# Thompson Water Seal safe?



## turtlesailor (May 4, 2013)

So I am making a background out of mortar and my dad wont get me drylok...so I am wondering If Thompson Water Seal is safe for reptiles in general and fish...he refer me to this brand...


----------



## Rusty_Shackleford (Sep 2, 2010)

That's made for wood. I believe its an oil based stain. I'm not 100% sure, but my first thought is heck no its not safe for a viv. 

Sent from my HUAWEI-M931 using Tapatalk 4 Beta


----------



## jacobi (Dec 15, 2010)

A very resounding NO. Apart from anything else, It is designed for outdoor use, will release fumes for quite some time. You don't really need the drylok as long as you age/condition the mortar to be ph neutral.


----------



## turtlesailor (May 4, 2013)

Is it normal when you touch the cement when wet, it kinda "comes off" when you gently rub it? Every time I spray the background, I tend to gently rub the cement and I see it goes off like paint in water effect...I worried if I am using the right mortar...or maybe I should use something to seal it like drylok since some parts will will be touching water...or restart all over again if the mortar is not good choice to use for a paludarium.
By the way I am using Rapid Set Mortar Mix...I never intend to use it, but one day my dad went to home depot and got this cement without my asking! 
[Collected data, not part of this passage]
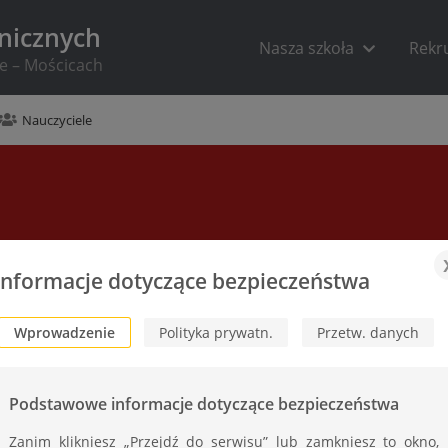
hnicznych
Nasza szkoła
Rekr
ie – Mościcach
Nauczyciele
Informacje dotyczące bezpieczeństwa
Wprowadzenie
Polityka prywatn.
Przetw. danych
Podstawowe informacje dotyczące bezpieczeństwa
Zanim klikniesz „Przejdź do serwisu” lub zamkniesz to okno,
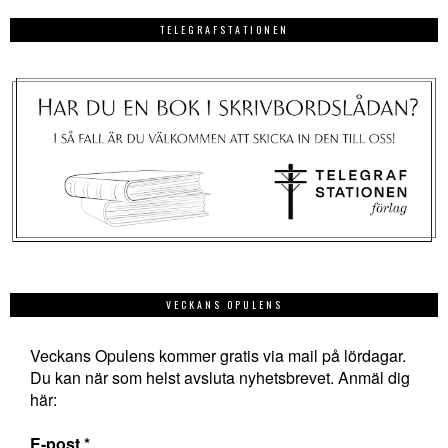
TELEGRAFSTATIONEN
VECKANS OPULENS
Veckans Opulens kommer gratis via mail på lördagar.
Du kan när som helst avsluta nyhetsbrevet. Anmäl dig
här:
E-post
*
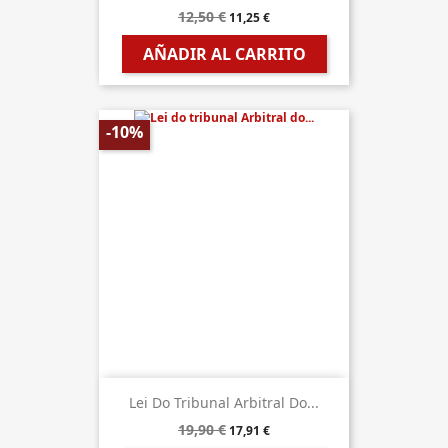
12,50 €
11,25 €
AÑADIR AL CARRITO
-10%
Lei Do Tribunal Arbitral Do...
19,90 €
17,91 €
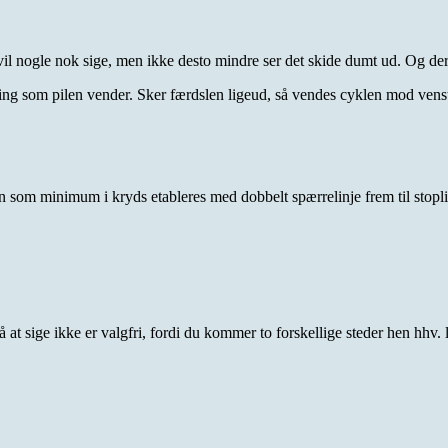
il nogle nok sige, men ikke desto mindre ser det skide dumt ud. Og der 
tning som pilen vender. Sker færdslen ligeud, så vendes cyklen mod vens
n som minimum i kryds etableres med dobbelt spærrelinje frem til stopli
t sige ikke er valgfri, fordi du kommer to forskellige steder hen hhv. li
But I will test the background completely submerged in water and see how it goes either way...


----------



## cflorent (Jul 5, 2013)

try Rainguard Advanced waterproofer. Go to Rainguard.com and select do it yourself products. You can purchase at walmart or click on the buy now tab. This product is 100% ec-friendly and will not harm pets.


----------



## Trey (Sep 10, 2008)

cflorent said:


> try Rainguard Advanced waterproofer. Go to Rainguard.com and select do it yourself products. You can purchase at walmart or click on the buy now tab. This product is 100% ec-friendly and will not harm pets.


market much? lol First post too


----------